● **BRIEF**:
From the line with "What is lumbar spinal canal stenosis?" through the line with "Degenerative changes in", repeat the entries verbatim, both end lines included, and add nothing.

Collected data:
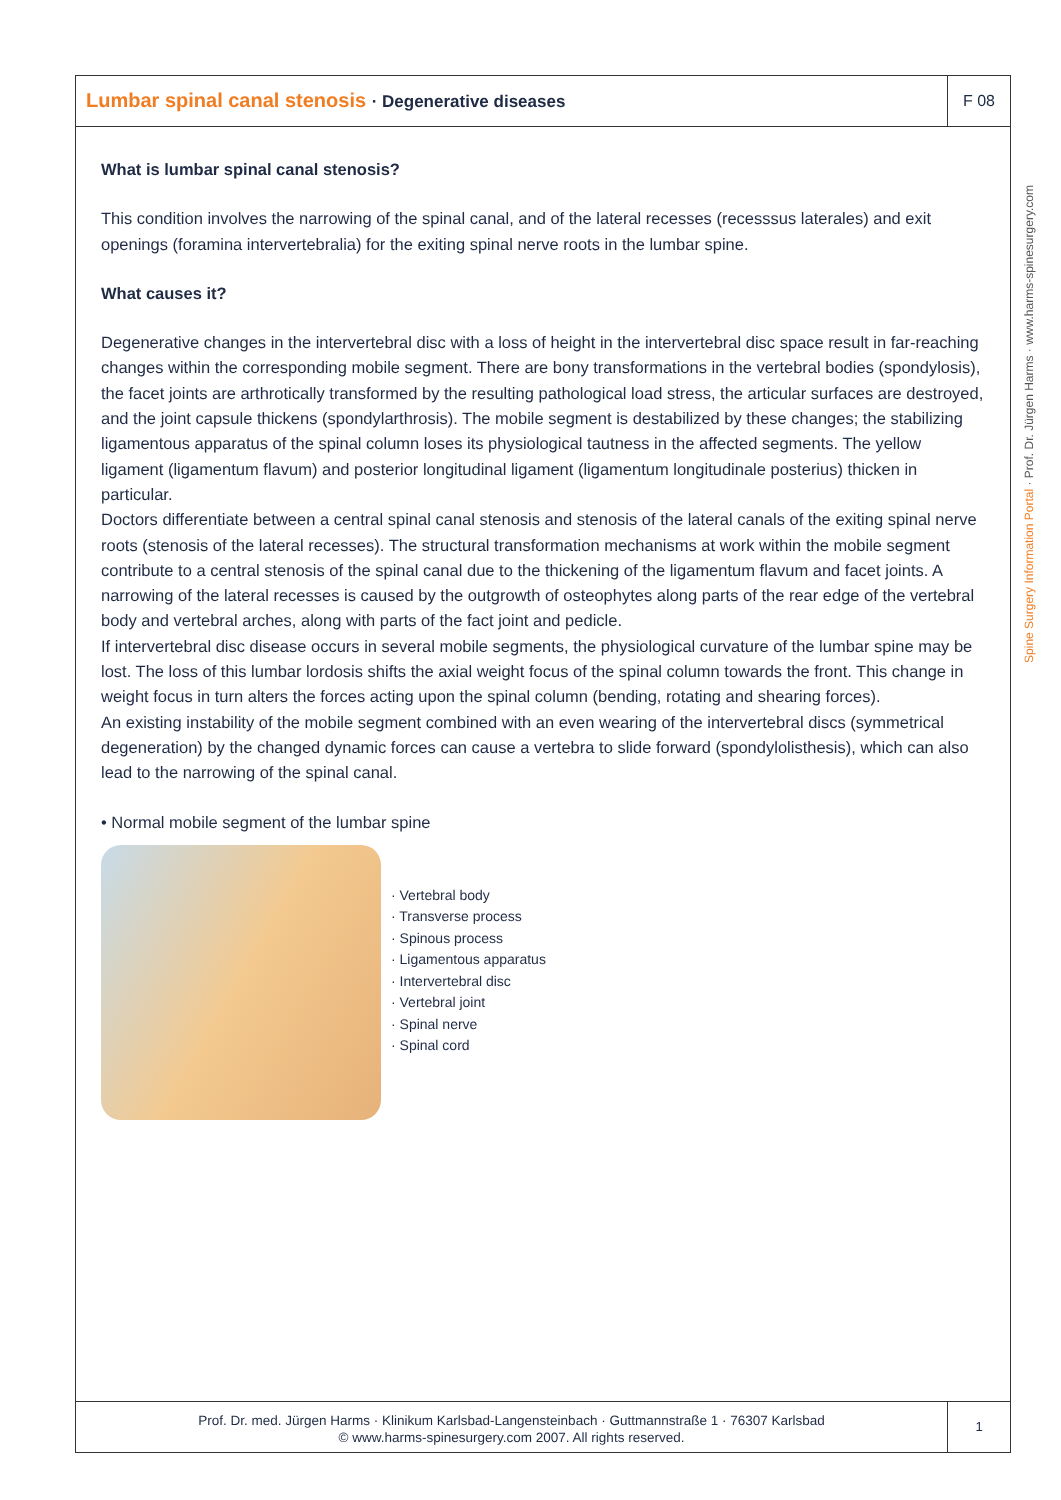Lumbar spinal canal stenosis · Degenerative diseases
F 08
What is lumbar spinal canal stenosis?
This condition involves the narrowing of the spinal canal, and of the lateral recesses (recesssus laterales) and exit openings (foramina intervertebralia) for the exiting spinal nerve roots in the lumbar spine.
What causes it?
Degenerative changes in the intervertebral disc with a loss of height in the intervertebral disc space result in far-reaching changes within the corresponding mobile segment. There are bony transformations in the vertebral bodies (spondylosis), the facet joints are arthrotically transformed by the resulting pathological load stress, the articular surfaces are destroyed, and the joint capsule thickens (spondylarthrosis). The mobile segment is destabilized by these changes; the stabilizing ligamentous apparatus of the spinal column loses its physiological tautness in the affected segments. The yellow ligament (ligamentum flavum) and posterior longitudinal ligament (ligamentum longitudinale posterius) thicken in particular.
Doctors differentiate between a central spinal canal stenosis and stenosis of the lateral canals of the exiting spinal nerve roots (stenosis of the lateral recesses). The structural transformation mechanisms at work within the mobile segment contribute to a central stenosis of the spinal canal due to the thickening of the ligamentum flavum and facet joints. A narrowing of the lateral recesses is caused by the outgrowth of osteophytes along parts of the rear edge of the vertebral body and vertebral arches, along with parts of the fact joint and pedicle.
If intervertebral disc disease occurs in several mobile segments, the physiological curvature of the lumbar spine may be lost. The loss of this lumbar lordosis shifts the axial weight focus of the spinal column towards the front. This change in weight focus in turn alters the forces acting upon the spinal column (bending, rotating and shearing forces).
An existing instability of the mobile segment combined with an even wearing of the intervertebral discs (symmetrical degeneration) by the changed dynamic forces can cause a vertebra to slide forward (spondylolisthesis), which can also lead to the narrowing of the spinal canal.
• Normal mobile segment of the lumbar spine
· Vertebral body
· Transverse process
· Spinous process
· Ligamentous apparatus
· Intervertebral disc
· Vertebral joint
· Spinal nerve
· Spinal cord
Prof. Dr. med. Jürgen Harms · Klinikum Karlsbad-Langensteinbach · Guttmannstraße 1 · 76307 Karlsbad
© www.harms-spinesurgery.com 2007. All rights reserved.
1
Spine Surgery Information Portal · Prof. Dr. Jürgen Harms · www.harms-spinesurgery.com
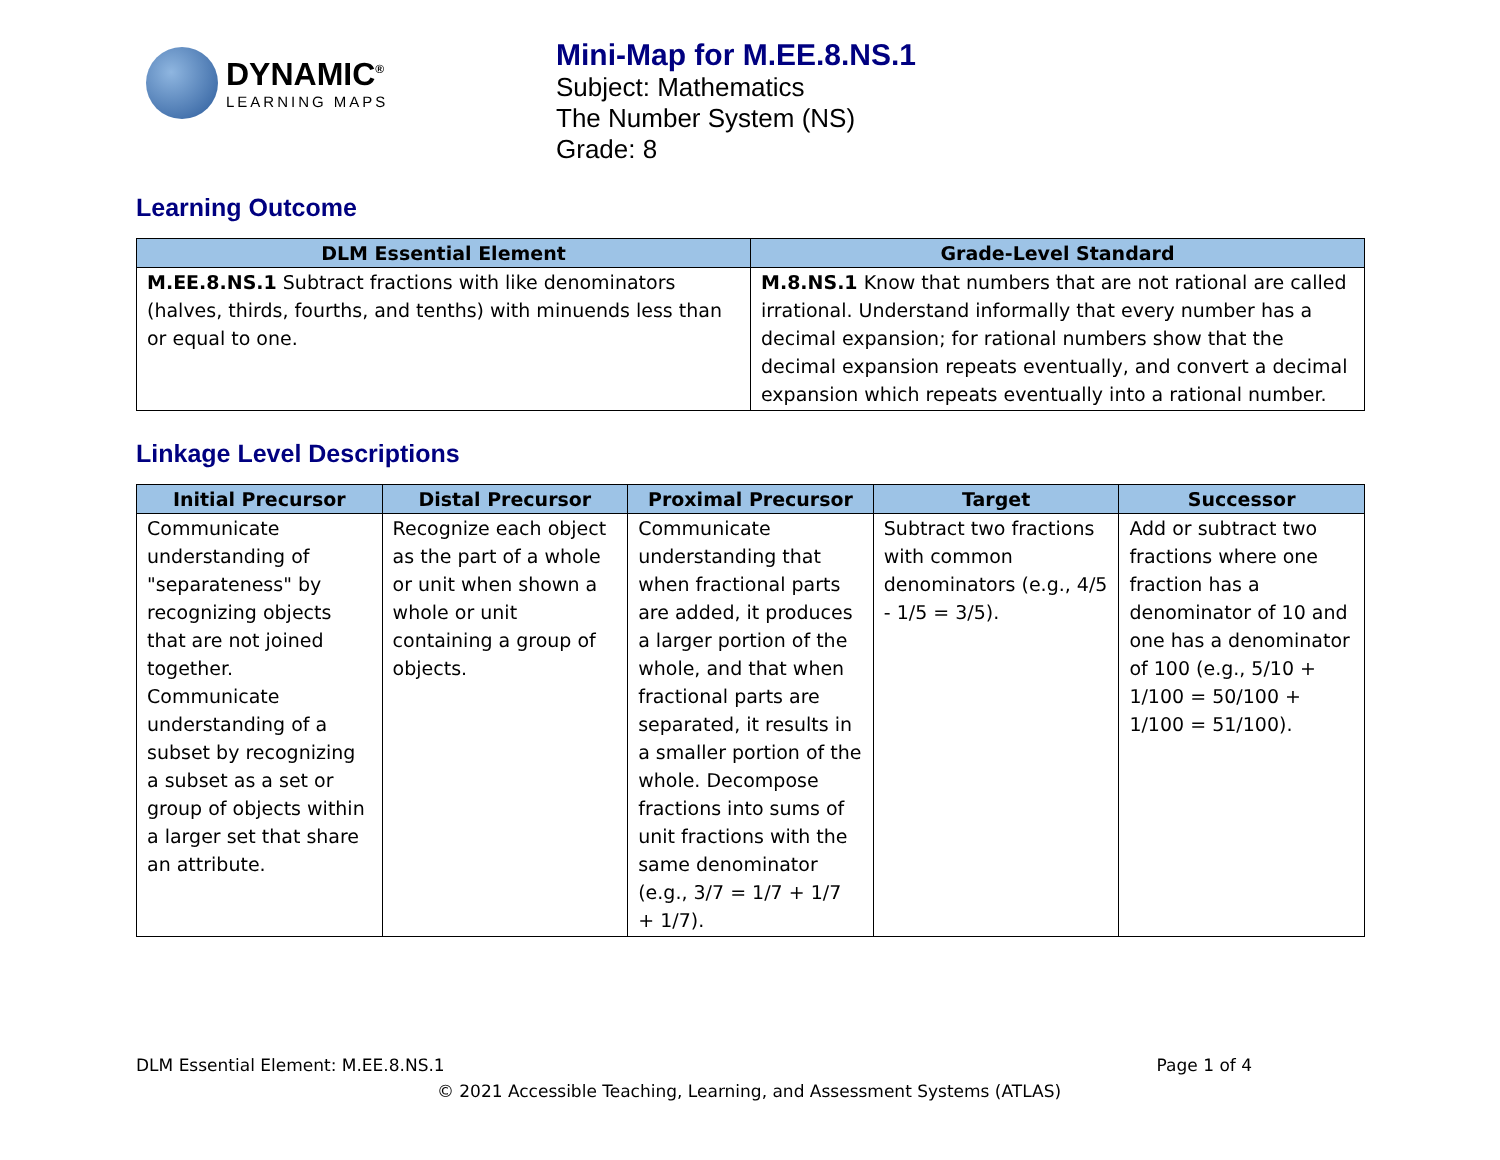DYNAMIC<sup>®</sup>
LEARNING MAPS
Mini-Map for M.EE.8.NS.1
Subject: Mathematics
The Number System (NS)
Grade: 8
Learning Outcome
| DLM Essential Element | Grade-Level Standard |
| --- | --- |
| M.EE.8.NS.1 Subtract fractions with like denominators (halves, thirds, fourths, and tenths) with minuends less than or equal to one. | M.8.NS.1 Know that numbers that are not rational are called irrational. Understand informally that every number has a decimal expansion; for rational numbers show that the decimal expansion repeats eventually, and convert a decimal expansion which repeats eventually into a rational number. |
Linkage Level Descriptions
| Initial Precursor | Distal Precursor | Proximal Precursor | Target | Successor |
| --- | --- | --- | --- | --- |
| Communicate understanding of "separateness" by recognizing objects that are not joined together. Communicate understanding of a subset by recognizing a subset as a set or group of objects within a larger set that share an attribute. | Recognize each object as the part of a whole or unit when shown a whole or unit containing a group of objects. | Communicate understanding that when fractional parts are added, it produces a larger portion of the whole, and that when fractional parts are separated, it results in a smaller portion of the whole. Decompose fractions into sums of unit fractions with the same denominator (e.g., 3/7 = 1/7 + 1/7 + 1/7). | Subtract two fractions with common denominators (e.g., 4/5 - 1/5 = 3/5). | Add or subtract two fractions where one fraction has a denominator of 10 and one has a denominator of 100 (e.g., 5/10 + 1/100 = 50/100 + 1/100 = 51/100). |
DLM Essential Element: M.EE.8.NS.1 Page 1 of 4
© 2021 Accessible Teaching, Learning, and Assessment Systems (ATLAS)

● **EXERCISE OUTPUT**:
What is lumbar spinal canal stenosis?
This condition involves the narrowing of the spinal canal, and of the lateral recesses (recesssus laterales) and exit openings (foramina intervertebralia) for the exiting spinal nerve roots in the lumbar spine.
What causes it?
Degenerative changes in the intervertebral disc with a loss of height in the intervertebral disc space result in far-reaching changes within the corresponding mobile segment. There are bony transformations in the vertebral bodies (spondylosis), the facet joints are arthrotically transformed by the resulting pathological load stress, the articular surfaces are destroyed, and the joint capsule thickens (spondylarthrosis). The mobile segment is destabilized by these changes; the stabilizing ligamentous apparatus of the spinal column loses its physiological tautness in the affected segments. The yellow ligament (ligamentum flavum) and posterior longitudinal ligament (ligamentum longitudinale posterius) thicken in particular.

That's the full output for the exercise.